++++ EXTRACTED MATERIAL ++++

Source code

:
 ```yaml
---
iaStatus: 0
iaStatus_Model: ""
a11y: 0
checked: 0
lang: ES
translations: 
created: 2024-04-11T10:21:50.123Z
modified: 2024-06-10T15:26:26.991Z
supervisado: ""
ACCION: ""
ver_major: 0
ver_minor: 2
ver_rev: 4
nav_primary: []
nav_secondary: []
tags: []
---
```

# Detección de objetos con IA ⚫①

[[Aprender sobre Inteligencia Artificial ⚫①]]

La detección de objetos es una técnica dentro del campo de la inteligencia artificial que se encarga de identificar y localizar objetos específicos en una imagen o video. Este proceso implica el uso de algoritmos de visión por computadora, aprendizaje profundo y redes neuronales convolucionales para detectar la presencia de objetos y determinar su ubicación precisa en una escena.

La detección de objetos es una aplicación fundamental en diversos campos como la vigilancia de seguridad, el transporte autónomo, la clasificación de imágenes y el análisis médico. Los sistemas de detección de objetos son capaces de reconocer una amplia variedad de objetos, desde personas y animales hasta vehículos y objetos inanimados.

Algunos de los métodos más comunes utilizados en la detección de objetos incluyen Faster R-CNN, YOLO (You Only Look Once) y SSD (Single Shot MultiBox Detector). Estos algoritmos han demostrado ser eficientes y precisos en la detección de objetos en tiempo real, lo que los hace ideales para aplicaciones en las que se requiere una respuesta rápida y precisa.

++++

AIM OF THE EXERCISE: The word "algoritmos" appears in how many lines of the data? Answer with only the number.

ANSWER SPACE: 2